We won’t argue with you: The Rolling Stones made their best music in the ’60s and ’70s.
After 1978’s Some Girls, they released only one more classic album, 1981’s ‘Tattoo You.’ But that doesn’t mean that the band’s output since then has been a total waste. There have been some good albums during the period (like 1989’s Steel Wheels) and some pretty good songs (1983’s “Undercover of the Night”).
So put aside “Jumpin’ Jack Flash,” “Gimme Shelter” and “Miss You” for now, and take a look at the below list of the Top 10 Post-Some Girls Rolling Stones Songs.
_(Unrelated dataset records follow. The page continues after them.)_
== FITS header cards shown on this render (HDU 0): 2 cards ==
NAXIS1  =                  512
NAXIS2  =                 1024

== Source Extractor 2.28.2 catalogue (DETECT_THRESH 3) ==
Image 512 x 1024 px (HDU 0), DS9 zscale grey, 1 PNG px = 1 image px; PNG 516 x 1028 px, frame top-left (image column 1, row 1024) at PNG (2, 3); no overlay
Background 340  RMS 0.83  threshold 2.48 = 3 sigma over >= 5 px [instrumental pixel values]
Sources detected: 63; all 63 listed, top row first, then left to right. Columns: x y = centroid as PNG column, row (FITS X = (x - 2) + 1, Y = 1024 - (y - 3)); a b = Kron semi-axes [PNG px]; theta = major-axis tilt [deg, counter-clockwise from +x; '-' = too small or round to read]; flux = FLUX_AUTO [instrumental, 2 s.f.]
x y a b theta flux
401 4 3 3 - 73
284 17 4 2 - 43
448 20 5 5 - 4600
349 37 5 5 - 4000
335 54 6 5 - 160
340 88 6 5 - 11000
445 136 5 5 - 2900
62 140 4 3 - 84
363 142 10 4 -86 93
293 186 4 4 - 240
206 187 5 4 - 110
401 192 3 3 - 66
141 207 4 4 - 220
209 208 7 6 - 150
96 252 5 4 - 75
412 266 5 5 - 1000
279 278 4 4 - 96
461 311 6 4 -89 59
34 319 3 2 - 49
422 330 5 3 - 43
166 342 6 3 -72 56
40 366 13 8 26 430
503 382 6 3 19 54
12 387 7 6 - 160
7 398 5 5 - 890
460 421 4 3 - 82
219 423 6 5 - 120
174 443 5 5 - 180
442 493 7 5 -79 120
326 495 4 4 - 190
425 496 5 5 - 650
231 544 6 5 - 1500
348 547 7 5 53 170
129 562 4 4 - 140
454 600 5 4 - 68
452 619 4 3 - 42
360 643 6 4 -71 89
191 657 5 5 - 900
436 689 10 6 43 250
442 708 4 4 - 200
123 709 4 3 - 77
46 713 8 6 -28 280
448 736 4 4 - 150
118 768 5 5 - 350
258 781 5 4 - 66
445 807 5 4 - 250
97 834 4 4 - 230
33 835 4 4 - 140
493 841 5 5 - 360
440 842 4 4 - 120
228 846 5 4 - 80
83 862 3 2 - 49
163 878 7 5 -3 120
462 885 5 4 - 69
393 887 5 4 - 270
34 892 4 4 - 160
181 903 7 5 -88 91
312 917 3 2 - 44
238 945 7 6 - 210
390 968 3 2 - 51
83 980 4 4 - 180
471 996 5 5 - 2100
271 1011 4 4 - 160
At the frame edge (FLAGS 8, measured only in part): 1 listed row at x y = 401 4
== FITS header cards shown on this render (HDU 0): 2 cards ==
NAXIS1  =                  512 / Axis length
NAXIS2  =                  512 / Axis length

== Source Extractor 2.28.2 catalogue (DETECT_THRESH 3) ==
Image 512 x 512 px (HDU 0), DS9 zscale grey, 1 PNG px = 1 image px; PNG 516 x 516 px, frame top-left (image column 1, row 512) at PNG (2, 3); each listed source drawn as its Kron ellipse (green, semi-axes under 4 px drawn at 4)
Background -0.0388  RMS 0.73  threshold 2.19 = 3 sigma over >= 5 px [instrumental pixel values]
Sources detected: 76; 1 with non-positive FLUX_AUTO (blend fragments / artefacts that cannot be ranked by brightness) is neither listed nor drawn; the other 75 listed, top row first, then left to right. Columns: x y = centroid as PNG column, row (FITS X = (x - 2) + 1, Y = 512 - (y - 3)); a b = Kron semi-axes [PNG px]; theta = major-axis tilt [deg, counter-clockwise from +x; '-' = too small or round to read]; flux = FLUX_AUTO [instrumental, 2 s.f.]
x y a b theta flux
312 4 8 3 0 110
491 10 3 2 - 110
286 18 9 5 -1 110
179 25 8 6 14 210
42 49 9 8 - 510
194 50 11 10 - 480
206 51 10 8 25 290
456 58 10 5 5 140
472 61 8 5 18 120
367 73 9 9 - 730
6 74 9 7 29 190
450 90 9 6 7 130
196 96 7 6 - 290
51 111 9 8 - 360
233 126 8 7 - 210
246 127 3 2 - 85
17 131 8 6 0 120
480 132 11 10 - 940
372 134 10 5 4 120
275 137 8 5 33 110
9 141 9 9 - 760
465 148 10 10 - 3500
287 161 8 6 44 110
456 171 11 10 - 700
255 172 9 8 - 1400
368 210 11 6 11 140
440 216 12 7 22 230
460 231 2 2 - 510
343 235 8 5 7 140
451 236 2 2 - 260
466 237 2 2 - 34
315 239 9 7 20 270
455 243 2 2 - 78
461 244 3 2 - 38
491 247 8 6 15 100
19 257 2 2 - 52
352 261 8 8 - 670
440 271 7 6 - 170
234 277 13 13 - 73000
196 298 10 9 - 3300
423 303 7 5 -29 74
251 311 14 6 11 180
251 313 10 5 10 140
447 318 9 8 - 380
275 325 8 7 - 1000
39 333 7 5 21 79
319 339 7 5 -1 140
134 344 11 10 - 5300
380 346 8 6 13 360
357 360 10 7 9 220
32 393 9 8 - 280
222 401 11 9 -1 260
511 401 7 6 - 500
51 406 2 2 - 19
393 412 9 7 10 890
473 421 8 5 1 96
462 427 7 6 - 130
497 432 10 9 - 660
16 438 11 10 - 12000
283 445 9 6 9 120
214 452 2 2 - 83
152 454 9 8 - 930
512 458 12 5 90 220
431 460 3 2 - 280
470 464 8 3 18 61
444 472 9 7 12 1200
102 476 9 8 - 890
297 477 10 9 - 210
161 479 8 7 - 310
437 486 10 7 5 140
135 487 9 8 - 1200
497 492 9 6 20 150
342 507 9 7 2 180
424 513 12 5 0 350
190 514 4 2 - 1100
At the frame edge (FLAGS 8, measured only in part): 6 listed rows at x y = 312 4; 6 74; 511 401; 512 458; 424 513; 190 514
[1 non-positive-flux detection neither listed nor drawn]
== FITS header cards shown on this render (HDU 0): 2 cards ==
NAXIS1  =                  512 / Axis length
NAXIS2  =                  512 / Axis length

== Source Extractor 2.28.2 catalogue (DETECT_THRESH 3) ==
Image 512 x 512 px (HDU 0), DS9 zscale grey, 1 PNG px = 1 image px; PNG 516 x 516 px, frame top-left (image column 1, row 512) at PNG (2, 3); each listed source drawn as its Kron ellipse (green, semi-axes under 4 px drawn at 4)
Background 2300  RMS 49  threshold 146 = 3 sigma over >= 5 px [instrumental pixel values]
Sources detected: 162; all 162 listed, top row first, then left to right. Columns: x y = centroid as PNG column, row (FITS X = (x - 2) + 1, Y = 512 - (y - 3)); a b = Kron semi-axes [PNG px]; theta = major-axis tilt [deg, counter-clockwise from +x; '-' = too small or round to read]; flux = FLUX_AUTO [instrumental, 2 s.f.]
10. “Highwire” (From Flashpoint, 1991)
One of two new studio songs attached to 1991’s Steel Wheels tour souvenir Flashpoint, “Highwire” is one of the few overtly political songs in the Rolling Stones’ extensive catalog. Written after the fallout of the Persian Gulf War, the song mentions missiles, tanks and greed. In a way, it picks up where “Gimme Shelter” left off more than two decades earlier.
9. “Anybody Seen My Baby” (From Bridges to Babylon, 1997)
The first single from 1997’s Bridges to Babylon is also the only memorable song on the LP, and part of that has to do with its melodic similarities to k.d. lang’s hit “Constant Craving” (she and songwriting partner Ben Mink were given a co-credit). The Biz Markie sample included in “Anybody Seen My Baby” marks the only Stones song to feature an outside influence like that.
8. “Worried About You” (From Tattoo You, 1981)
“Worried About You” was first tracked in late 1974 and early 1975 but didn’t end up on a Stones album until Tattoo You in 1981. Had it ended up on Black and Blue like intended, it would have been a highlight of that otherwise lackluster LP. The Stones had even performed the song during their fabled 1977 appearance at Toronto’s El Mocambo club.
7. “One Hit (To the Body)” (From Dirty Work, 1986)
Dirty Work is one of the band’s laziest and most boring albums. But the fierce “One Hit (To the Body)” sounds like classic-era Stones, with guitars churning alongside one of Mick Jagger‘s best post-Some Girls vocal performances. Bonus points: That’s Jimmy Page playing the soaring guitar solo that shows up midway through the song.
6. “Doom and Gloom” (From GRRR!, 2012)
If you already own the 537 other greatest-hits compilations the Stones have released over the past 50 years, you probably don’t need 2012’s GRRR!, which spans their entire career … unless you want the two new songs. “Doom and Gloom” is the keeper, a riff-powered rocker that sounds like the post-Some Girls era condensed into four solid minutes.
5. “Mixed Emotions” (From Steel Wheels, 1989)
Depending on your perspective, the Stones were either coasting or had a pretty rough time in the mid-’80s. But by the end of the decade, they were firing back with their best album since Tattoo You. ”Mixed Emotions,” Steel Wheels‘ first single, sounds like classic Stones: all piercing guitar riffs on top of a flashy backbeat.
4. “Undercover of the Night” (From Undercover, 1983)
After 1981’s back-to-basics Tattoo You (which included some leftover ’70s material), the Stones started getting restless again on 1983’s Undercover, incorporating street beats, harder music and even some super-political lyrics. It doesn’t always work, but the album’s opening song, and sorta title track, is killer, with rapid-fire percussion blasts cutting through the screaming guitars.
3. “Emotional Rescue” (From Emotional Rescue, 1980)
The Stones’ most blatantly disco number supposedly caused a rift between Mick Jagger, who liked the music, and Keith Richards, who didn’t. Either way, it’s one of the band’s best post-Some Girls singles, a honking, blaring and sweaty dance track featuring one of Jagger’s most playful vocals (he was trying to sound like Marvin Gaye).
2. “Waiting on a Friend” (From Tattoo You, 1981)
The elegiac ”Waiting on a Friend” closes the terrific Tattoo You in style, complete with a sky-high sax solo by Sonny Rollins. The song was started by Mick Taylor during the Goats Head Soup era, which accounts for its laid-back haunting undertone. But it’s a perfect ending to the last perfect album the Stones made.
1. “Start Me Up” (From Tattoo You, 1981)
“Start Me Up” is one of the Stones’ all-time classic tracks, so it’s no surprise that it’s topped our list of the Top 10 Post-Some Girls Rolling Stones Songs. The cut also features one of the band’s all-time greatest opening guitar riffs, which in turn kicks off and fuels their last classic album. Like many of the songs on Tattoo You, ”Start Me Up” was started in the ’70s, during the Black and Blue sessions. But it falls together so seamlessly with the rest of Tattoo You that it beats anything on Black and Blue … and everything else they did after Some Girls.